Legacy Phuket Gazette



PHUKET: A spate of Chinese investment has flooded into the real-estate and tourism sectors in Chiang Mai and Phuket, two of the most popular destinations for Chinese travellers.

While the investment has contributed to the growth of both sectors, local operators have been advised to improve their products and services to compete with the Chinese or they will risk losing market share.

Quality Condominium Co executive Vasant Chawla said that there was an influx of Chinese investment in the real-estate sector in Chiang Mai.

From a positive point of view, this would boost the growth of the sector. Most of the Chinese investors were small; people who started out by seeking second homes in Chiang Mai before later renting them out as daily accommodation to the growing number of Chinese tourists.

The entry of Chinese investors has affected small operators in Chiang Mai province’s real-estate and tourism related businesses, as Chinese customers prefer to use the services of investors from their own country.

However, it is not clear which real estate is mainly controlled by Chinese investors. Most of the 49 per cent of the property in question is owned by Chinese, while Thai partners manage the businesses.

Some of the Chinese investors later expand from real estate into the tour-guide business, hotels, restaurants and souvenir shops to provide a comprehensive service to Chinese tourists in the province, which has hit local investors.

Local business people should improve their service quality to compete with the Chinese rivals, Mr Vasant said.

Non Hiranchet, secretary of the Chiang Mai-Lamphun Real Estate Association, said most of these kinds of Chinese investors came to Chiang Mai on private trips to explore opportunities to take over small property assets or form joint ventures with local developers. Most of the targeted projects are close to the city center.

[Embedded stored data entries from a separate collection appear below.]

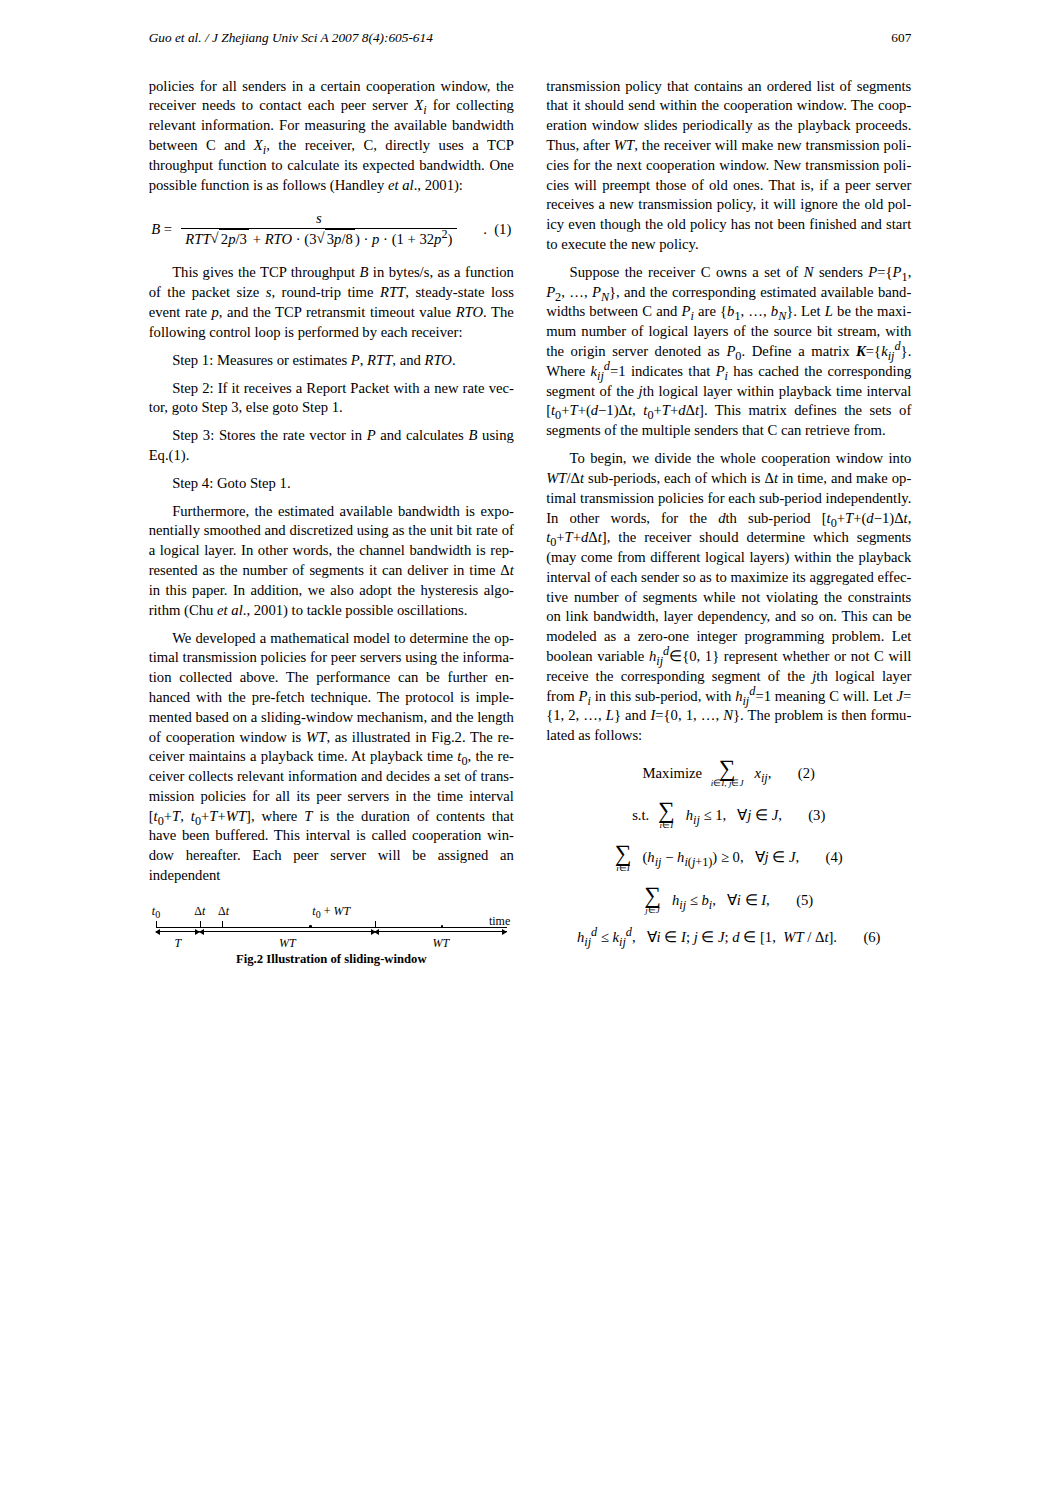Guo et al. / J Zhejiang Univ Sci A 2007 8(4):605-614 607
policies for all senders in a certain cooperation window, the receiver needs to contact each peer server Xi for collecting relevant information. For measuring the available bandwidth between C and Xi, the receiver, C, directly uses a TCP throughput function to calculate its expected bandwidth. One possible function is as follows (Handley et al., 2001):
B = s RTT 2p/3 + RTO · (33p/8) · p · (1 + 32p2) . (1)
This gives the TCP throughput B in bytes/s, as a function of the packet size s, round-trip time RTT, steady-state loss event rate p, and the TCP retransmit timeout value RTO. The following control loop is performed by each receiver:
Step 1: Measures or estimates P, RTT, and RTO.
Step 2: If it receives a Report Packet with a new rate vector, goto Step 3, else goto Step 1.
Step 3: Stores the rate vector in P and calculates B using Eq.(1).
Step 4: Goto Step 1.
Furthermore, the estimated available bandwidth is exponentially smoothed and discretized using as the unit bit rate of a logical layer. In other words, the channel bandwidth is represented as the number of segments it can deliver in time Δt in this paper. In addition, we also adopt the hysteresis algorithm (Chu et al., 2001) to tackle possible oscillations.
We developed a mathematical model to determine the optimal transmission policies for peer servers using the information collected above. The performance can be further enhanced with the pre-fetch technique. The protocol is implemented based on a sliding-window mechanism, and the length of cooperation window is WT, as illustrated in Fig.2. The receiver maintains a playback time. At playback time t0, the receiver collects relevant information and decides a set of transmission policies for all its peer servers in the time interval [t0+T, t0+T+WT], where T is the duration of contents that have been buffered. This interval is called cooperation window hereafter. Each peer server will be assigned an independent
t0
Δt
Δt
t0 + WT
time
T
WT
WT
Fig.2 Illustration of sliding-window
transmission policy that contains an ordered list of segments that it should send within the cooperation window. The cooperation window slides periodically as the playback proceeds. Thus, after WT, the receiver will make new transmission policies for the next cooperation window. New transmission policies will preempt those of old ones. That is, if a peer server receives a new transmission policy, it will ignore the old policy even though the old policy has not been finished and start to execute the new policy.
Suppose the receiver C owns a set of N senders P={P1, P2, …, PN}, and the corresponding estimated available bandwidths between C and Pi are {b1, …, bN}. Let L be the maximum number of logical layers of the source bit stream, with the origin server denoted as P0. Define a matrix K={kijd}. Where kijd=1 indicates that Pi has cached the corresponding segment of the jth logical layer within playback time interval [t0+T+(d−1)Δt, t0+T+d Δt]. This matrix defines the sets of segments of the multiple senders that C can retrieve from.
To begin, we divide the whole cooperation window into WT/Δt sub-periods, each of which is Δt in time, and make optimal transmission policies for each sub-period independently. In other words, for the dth sub-period [t0+T+(d−1)Δt, t0+T+d Δt], the receiver should determine which segments (may come from different logical layers) within the playback interval of each sender so as to maximize its aggregated effective number of segments while not violating the constraints on link bandwidth, layer dependency, and so on. This can be modeled as a zero-one integer programming problem. Let boolean variable hijd∈{0, 1} represent whether or not C will receive the corresponding segment of the jth logical layer from Pi in this sub-period, with hijd=1 meaning C will. Let J={1, 2, …, L} and I={0, 1, …, N}. The problem is then formulated as follows:
Maximize ∑i∈I, j∈J xij, (2)
s.t. ∑i∈I hij ≤ 1, ∀j ∈ J, (3)
∑i∈I (hij − hi(j+1)) ≥ 0, ∀j ∈ J, (4)
∑j∈J hij ≤ bi, ∀i ∈ I, (5)
hijd ≤ kijd, ∀i ∈ I; j ∈ J; d ∈ [1, WT / Δt]. (6)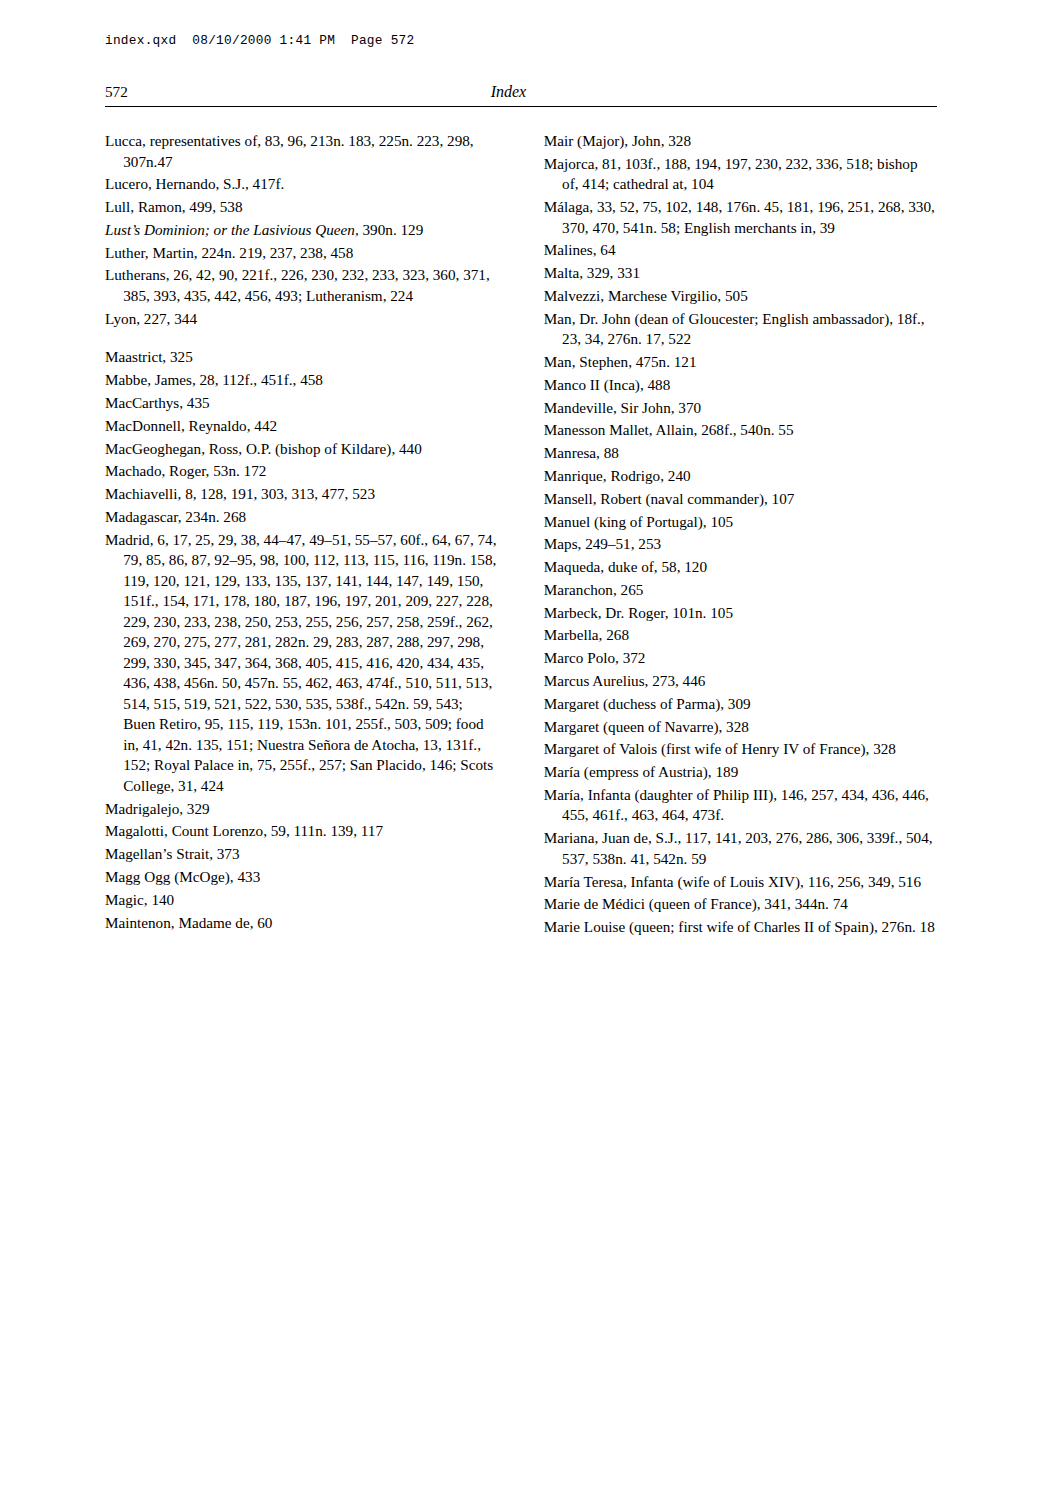index.qxd 08/10/2000 1:41 PM Page 572
572 Index
Lucca, representatives of, 83, 96, 213n. 183, 225n. 223, 298, 307n.47
Lucero, Hernando, S.J., 417f.
Lull, Ramon, 499, 538
Lust’s Dominion; or the Lasivious Queen, 390n. 129
Luther, Martin, 224n. 219, 237, 238, 458
Lutherans, 26, 42, 90, 221f., 226, 230, 232, 233, 323, 360, 371, 385, 393, 435, 442, 456, 493; Lutheranism, 224
Lyon, 227, 344
Maastrict, 325
Mabbe, James, 28, 112f., 451f., 458
MacCarthys, 435
MacDonnell, Reynaldo, 442
MacGeoghegan, Ross, O.P. (bishop of Kildare), 440
Machado, Roger, 53n. 172
Machiavelli, 8, 128, 191, 303, 313, 477, 523
Madagascar, 234n. 268
Madrid, 6, 17, 25, 29, 38, 44–47, 49–51, 55–57, 60f., 64, 67, 74, 79, 85, 86, 87, 92–95, 98, 100, 112, 113, 115, 116, 119n. 158, 119, 120, 121, 129, 133, 135, 137, 141, 144, 147, 149, 150, 151f., 154, 171, 178, 180, 187, 196, 197, 201, 209, 227, 228, 229, 230, 233, 238, 250, 253, 255, 256, 257, 258, 259f., 262, 269, 270, 275, 277, 281, 282n. 29, 283, 287, 288, 297, 298, 299, 330, 345, 347, 364, 368, 405, 415, 416, 420, 434, 435, 436, 438, 456n. 50, 457n. 55, 462, 463, 474f., 510, 511, 513, 514, 515, 519, 521, 522, 530, 535, 538f., 542n. 59, 543; Buen Retiro, 95, 115, 119, 153n. 101, 255f., 503, 509; food in, 41, 42n. 135, 151; Nuestra Señora de Atocha, 13, 131f., 152; Royal Palace in, 75, 255f., 257; San Placido, 146; Scots College, 31, 424
Madrigalejo, 329
Magalotti, Count Lorenzo, 59, 111n. 139, 117
Magellan’s Strait, 373
Magg Ogg (McOge), 433
Magic, 140
Maintenon, Madame de, 60
Mair (Major), John, 328
Majorca, 81, 103f., 188, 194, 197, 230, 232, 336, 518; bishop of, 414; cathedral at, 104
Málaga, 33, 52, 75, 102, 148, 176n. 45, 181, 196, 251, 268, 330, 370, 470, 541n. 58; English merchants in, 39
Malines, 64
Malta, 329, 331
Malvezzi, Marchese Virgilio, 505
Man, Dr. John (dean of Gloucester; English ambassador), 18f., 23, 34, 276n. 17, 522
Man, Stephen, 475n. 121
Manco II (Inca), 488
Mandeville, Sir John, 370
Manesson Mallet, Allain, 268f., 540n. 55
Manresa, 88
Manrique, Rodrigo, 240
Mansell, Robert (naval commander), 107
Manuel (king of Portugal), 105
Maps, 249–51, 253
Maqueda, duke of, 58, 120
Maranchon, 265
Marbeck, Dr. Roger, 101n. 105
Marbella, 268
Marco Polo, 372
Marcus Aurelius, 273, 446
Margaret (duchess of Parma), 309
Margaret (queen of Navarre), 328
Margaret of Valois (first wife of Henry IV of France), 328
María (empress of Austria), 189
María, Infanta (daughter of Philip III), 146, 257, 434, 436, 446, 455, 461f., 463, 464, 473f.
Mariana, Juan de, S.J., 117, 141, 203, 276, 286, 306, 339f., 504, 537, 538n. 41, 542n. 59
María Teresa, Infanta (wife of Louis XIV), 116, 256, 349, 516
Marie de Médici (queen of France), 341, 344n. 74
Marie Louise (queen; first wife of Charles II of Spain), 276n. 18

The housing projects taken over by Chinese investors have between 50 and 200 units. The value of these takeovers has reached between 5-8 billion baht.

Typically, the price of each housing unit before such a takeover is around 3mn baht. The Chinese investors upgrade the units and put them on sale for 4-5mn baht each. The projects target Chinese customers.

Mr Non predicted that this year such investors would take over around 10 housing projects in Chiang Mai worth 15bn baht.

“At the moment this phenomenon has yet to hit the local developers, but has boosted the growth of the housing sector. But in the long run it could affect the local business people, who have to improve their products and join forces to defend their turf,” he said.

In Phuket, Chinese investors have also been perceived as making strong inroads in the province’s tourism business to cash in on the rising number of Chinese arrivals there, at the expense of local operators.

Sathirapong Na Takuathung, president of the Phuket Tourist Association, said it was difficult to say whether Chinese investors dominated the market in Phuket, as in some businesses their shareholding proportion strictly complies with the law and they do not employ only foreign workers, but a mixture of locals and foreigners.

Phuket has set up a committee to screen business registrations to prevent the use of local people as nominees for foreign investors.

Mr Sathirapong said that what has made Phuket prosper should be supported, while what is illegal should be suppressed. The spate of Chinese investment in Phuket is not a problem if their joint investment with local partners complies with the law.

He also advised small Phuket operators in all sectors to join forces to improve their products and services.

It is estimated that there were 1.3 million Chinese arrivals in Phuket last year, up from 1.277 million in 2014.

Thanyarat Achariyachai, former chairman of the Senate tourism committee, said she wanted Prime Minister Gen Prayut Chan-o-cha to look into the matter, as local operators have hardly shared in the benefits from the rising number of tourists in Phuket.